In Michigan, the constitutional revision and women's rights committee of the state House of Representatives is scheduled to consider a constitutional convention for the balanced-budget amendment Sept. 13. The committee's four Republicans support the amendment and four of its five Democrats appear to be opposed, leaving the remaining Democrat, Bartnik, the focus of much attention.

Facing a difficult reelection campaign in a district that is only 51 percent Democratic, Bartnik first leaned toward the amendment until he heard some advocates say publicly that new taxes might be needed to balance the budget.

Michigan has been torn by anti-tax fervor. Two Democratic state senators were recalled and replaced with Republicans after they voted to raise state taxes. This helped win a 23-to-15 Senate victory for the balanced-budget-amendment resolution in April, but Bartnik said talk of the amendment's forcing tax increases scares him.

Jack Mowat, a former Michigan legislator helping to direct the House GOP staff, said a vote in the House would be close, "but I think it could pass." Dennis Schornack, legislative assistant to the Senate majority leader, was less certain. He noted that the House has a 63-to-46 Democratic majority and is led by amendment opponents.

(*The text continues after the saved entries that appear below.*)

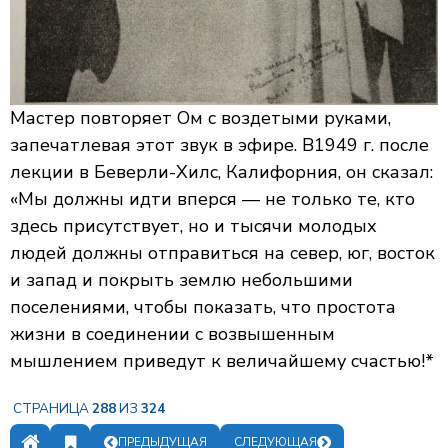
Мастер повторяет
Ом
с
воздетыми руками,
запечатлевая этот звук в эфире. В1949 г. после
лекции в Беверли-Хилс, Калифорния, он сказал:
«Мы должны идти вперся — не только те, кто
здесь присутствует, но и тысячи молодых
людей должны отправиться на север, юг, восток
и запад и покрыть землю небольшими
поселениями, чтобы показать, что простота
жизни в соединении с возвышенным
мышлением приведут к величайшему счастью!*
СТРАНИЦА
288
ИЗ
324
ПРЕДЫДУЩАЯ
СЛЕДУЮЩАЯ
ЗАКЛАДКИ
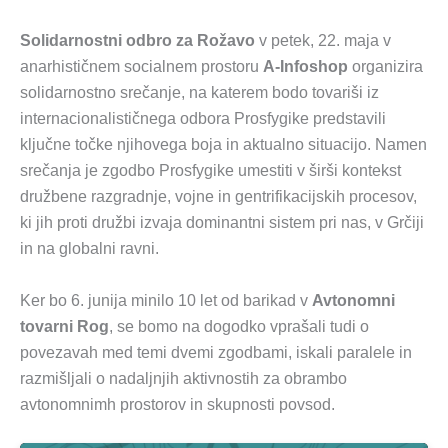
Solidarnostni odbro za Rožavo
v petek, 22. maja v
anarhističnem socialnem prostoru
A-Infoshop
organizira
solidarnostno srečanje, na katerem bodo tovariši iz
internacionalističnega odbora Prosfygike predstavili
ključne točke njihovega boja in aktualno situacijo. Namen
srečanja je zgodbo Prosfygike umestiti v širši kontekst
družbene razgradnje, vojne in gentrifikacijskih procesov,
ki jih proti družbi izvaja dominantni sistem pri nas, v Grčiji
in na globalni ravni.
Ker bo 6. junija minilo 10 let od barikad v
Avtonomni
tovarni Rog
, se bomo na dogodko vprašali tudi o
povezavah med temi dvemi zgodbami, iskali paralele in
razmišljali o nadaljnjih aktivnostih za obrambo
avtonomnimh prostorov in skupnosti povsod.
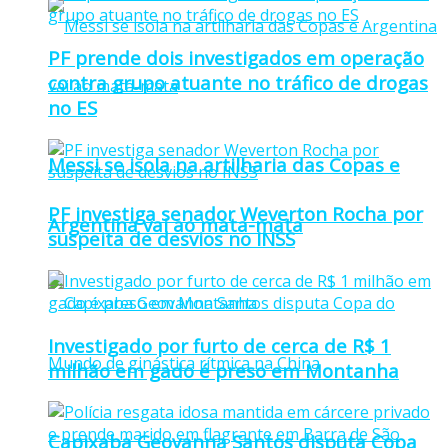
PF prende dois investigados em operação
contra grupo atuante no tráfico de drogas
no ES
Messi se isola na artilharia das Copas e
PF investiga senador Weverton Rocha por
Argentina vai ao mata-mata
suspeita de desvios no INSS
Investigado por furto de cerca de R$ 1
milhão em gado é preso em Montanha
Capixaba Geovanna Santos disputa Copa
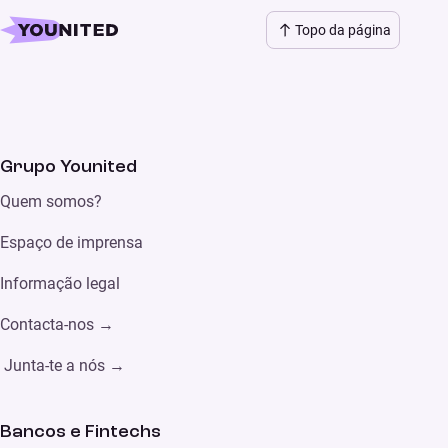
Topo da página
Grupo Younited
Quem somos?
Espaço de imprensa
Informação legal
Contacta-nos →
Junta-te a nós →
Bancos e Fintechs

Balanced-budget activists also say the amendment may pass next year in Ohio and Washington. Ohio state Rep. Michael Fox is leading an effort to collect 335,673 signatures for a 1985 ballot initiative.

Jim Medley of Washington Citizens for a Balanced Budget said his group fell 8,000 signatures short of the required 138,000 for a ballot initiative in his state. But he said both houses of the state legislature have passed some version of a balanced-budget resolution in the past. With urging from businessmen, he said, both houses might agree on a resolution next year.